(Saved data entries)
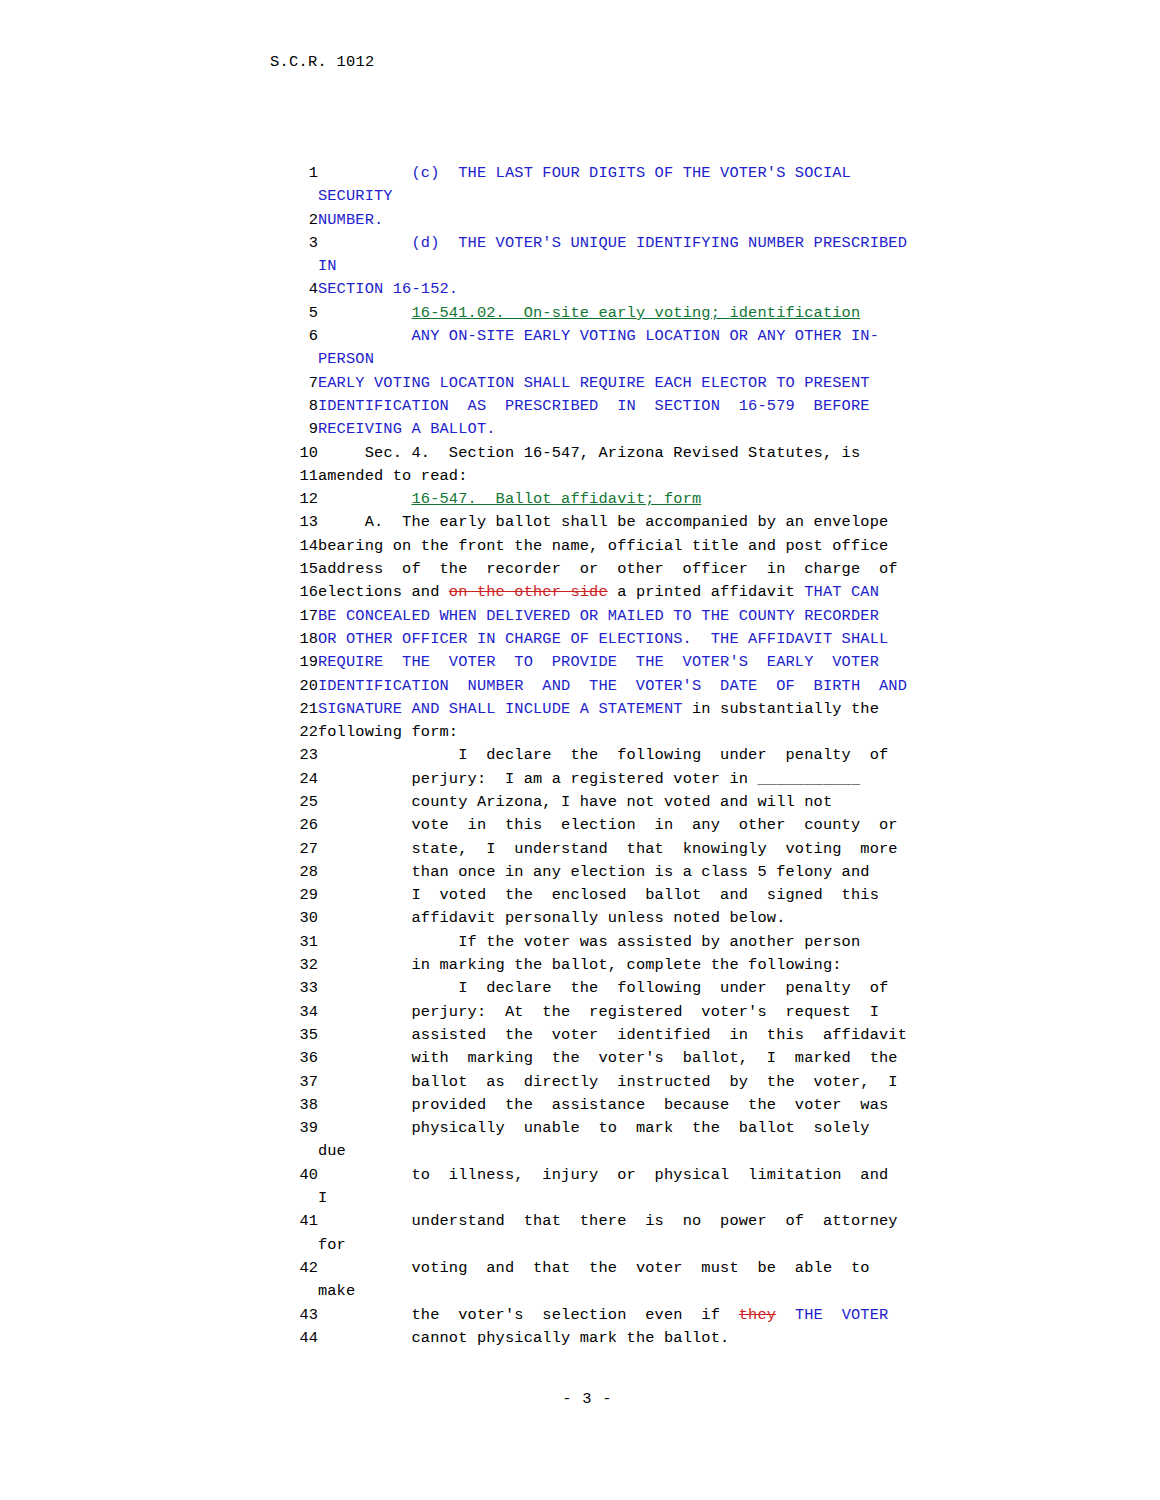S.C.R. 1012
| 1 | (c) THE LAST FOUR DIGITS OF THE VOTER'S SOCIAL SECURITY |
| 2 | NUMBER. |
| 3 | (d) THE VOTER'S UNIQUE IDENTIFYING NUMBER PRESCRIBED IN |
| 4 | SECTION 16-152. |
| 5 | 16-541.02. On-site early voting; identification |
| 6 | ANY ON-SITE EARLY VOTING LOCATION OR ANY OTHER IN-PERSON |
| 7 | EARLY VOTING LOCATION SHALL REQUIRE EACH ELECTOR TO PRESENT |
| 8 | IDENTIFICATION AS PRESCRIBED IN SECTION 16-579 BEFORE |
| 9 | RECEIVING A BALLOT. |
| 10 | Sec. 4. Section 16-547, Arizona Revised Statutes, is |
| 11 | amended to read: |
| 12 | 16-547. Ballot affidavit; form |
| 13 | A. The early ballot shall be accompanied by an envelope |
| 14 | bearing on the front the name, official title and post office |
| 15 | address of the recorder or other officer in charge of |
| 16 | elections and on the other side a printed affidavit THAT CAN |
| 17 | BE CONCEALED WHEN DELIVERED OR MAILED TO THE COUNTY RECORDER |
| 18 | OR OTHER OFFICER IN CHARGE OF ELECTIONS. THE AFFIDAVIT SHALL |
| 19 | REQUIRE THE VOTER TO PROVIDE THE VOTER'S EARLY VOTER |
| 20 | IDENTIFICATION NUMBER AND THE VOTER'S DATE OF BIRTH AND |
| 21 | SIGNATURE AND SHALL INCLUDE A STATEMENT in substantially the |
| 22 | following form: |
| 23 | I declare the following under penalty of |
| 24 | perjury: I am a registered voter in ___________ |
| 25 | county Arizona, I have not voted and will not |
| 26 | vote in this election in any other county or |
| 27 | state, I understand that knowingly voting more |
| 28 | than once in any election is a class 5 felony and |
| 29 | I voted the enclosed ballot and signed this |
| 30 | affidavit personally unless noted below. |
| 31 | If the voter was assisted by another person |
| 32 | in marking the ballot, complete the following: |
| 33 | I declare the following under penalty of |
| 34 | perjury: At the registered voter's request I |
| 35 | assisted the voter identified in this affidavit |
| 36 | with marking the voter's ballot, I marked the |
| 37 | ballot as directly instructed by the voter, I |
| 38 | provided the assistance because the voter was |
| 39 | physically unable to mark the ballot solely due |
| 40 | to illness, injury or physical limitation and I |
| 41 | understand that there is no power of attorney for |
| 42 | voting and that the voter must be able to make |
| 43 | the voter's selection even if they THE VOTER |
| 44 | cannot physically mark the ballot. |
- 3 -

# BRIEF:
Look above for the line containing "substantially the |", then please write out that line and each one after it through the end, exactly, with nothing else.

# ANSWER SECTION:
| 21 | SIGNATURE AND SHALL INCLUDE A STATEMENT in substantially the |
| 22 | following form: |
| 23 | I declare the following under penalty of |
| 24 | perjury: I am a registered voter in ___________ |
| 25 | county Arizona, I have not voted and will not |
| 26 | vote in this election in any other county or |
| 27 | state, I understand that knowingly voting more |
| 28 | than once in any election is a class 5 felony and |
| 29 | I voted the enclosed ballot and signed this |
| 30 | affidavit personally unless noted below. |
| 31 | If the voter was assisted by another person |
| 32 | in marking the ballot, complete the following: |
| 33 | I declare the following under penalty of |
| 34 | perjury: At the registered voter's request I |
| 35 | assisted the voter identified in this affidavit |
| 36 | with marking the voter's ballot, I marked the |
| 37 | ballot as directly instructed by the voter, I |
| 38 | provided the assistance because the voter was |
| 39 | physically unable to mark the ballot solely due |
| 40 | to illness, injury or physical limitation and I |
| 41 | understand that there is no power of attorney for |
| 42 | voting and that the voter must be able to make |
| 43 | the voter's selection even if they THE VOTER |
| 44 | cannot physically mark the ballot. |
- 3 -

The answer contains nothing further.